Amnesty for occupation?
explains what's behind the political twists at Amnesty International.
MOST PEOPLE associate Amnesty International with challenging torture, protesting the death penalty and agitating for the liberation of political prisoners. On top of these important campaigns, Amnesty has over the last decade opposed the Iraq war and demanded the closure of America's concentration camp in Guantánamo Bay, Cuba.
So antiwar activists in Chicago were shocked during last May's NATO Summit to find that Amnesty International USA had plastered city bus stops with ads declaring: "Human Rights for Women and Girls in Afghanistan: NATO, Keep the Progress Going!"
Worse still, Amnesty USA put on a "shadow summit" of its own during the NATO meeting, featuring Madeleine Albright, Bill Clinton's notorious secretary of state, who will be forever remembered for her chilling response to a question on 60 Minutes about sanctions imposed on Iraq in the 1990s. Correspondent Lesley Stahl asked, "We have heard that a half million children have died. I mean that's more children than died in Hiroshima. And, you know, is the price worth it?" Albright responded, "I think this is a very hard choice, but the price--we think the price is worth it."
With a veritable war criminal as one of its star speakers, Amnesty USA's shadow summit launched a campaign that, for all intents and purposes, called for the extension of NATO's "good works" in Afghanistan. Its speakers and promotional materials recycled George Bush's "feminist" justification of the invasion and occupation--that NATO would liberate women from Taliban rule.

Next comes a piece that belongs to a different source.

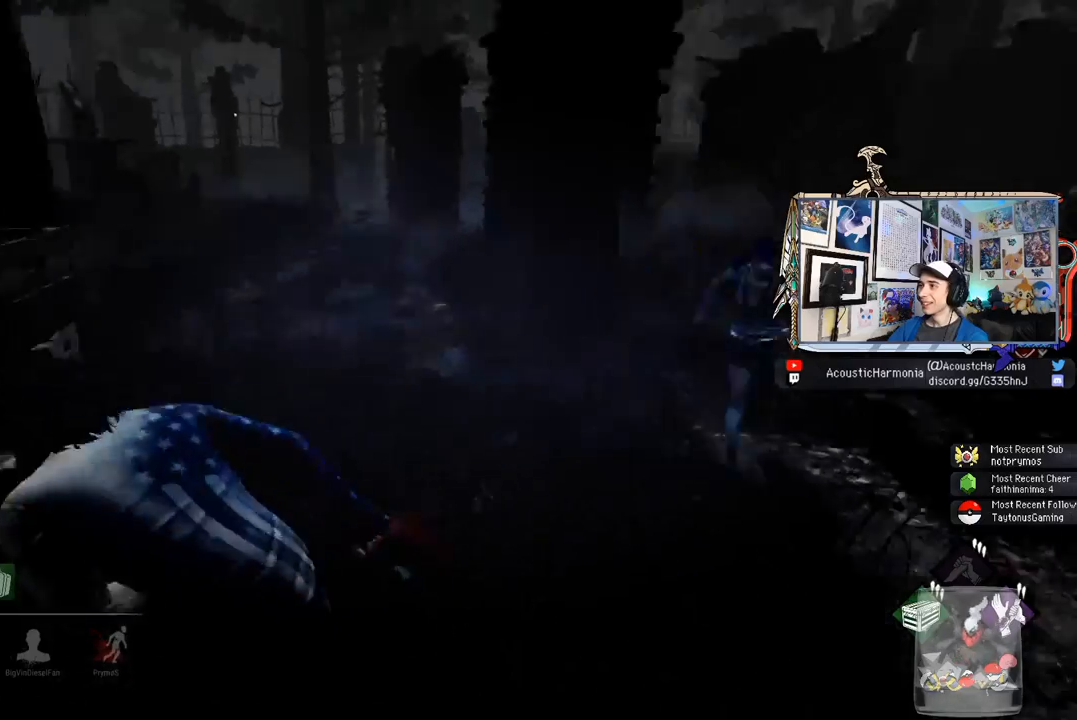
{"keys": ["shift", "w"], "mouse": [], "events": [[67, "w", "down"], [400, "a", "up"]]}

Amnesty USA claimed in "An open letter to Presidents Obama and Karzai": "Today, three million girls go to school, compared to virtually none under the Taliban. Women make up 20 percent of the university graduates. Maternal mortality and infant mortality have declined. Ten percent of all judges and prosecutors are women, compared to none under the Taliban regime. This is what we mean by progress: the gains women have struggle to achieve over the past decade."
Compare that to NATO's own propaganda: "In the ten years of our partnership, the lives of Afghan men, women and children have improved significantly in terms of security, education, health care, economic opportunity and assurance of rights and freedoms. There is more to be done, but we are resolved to work together to preserve the substantial progress we have made during the past decade."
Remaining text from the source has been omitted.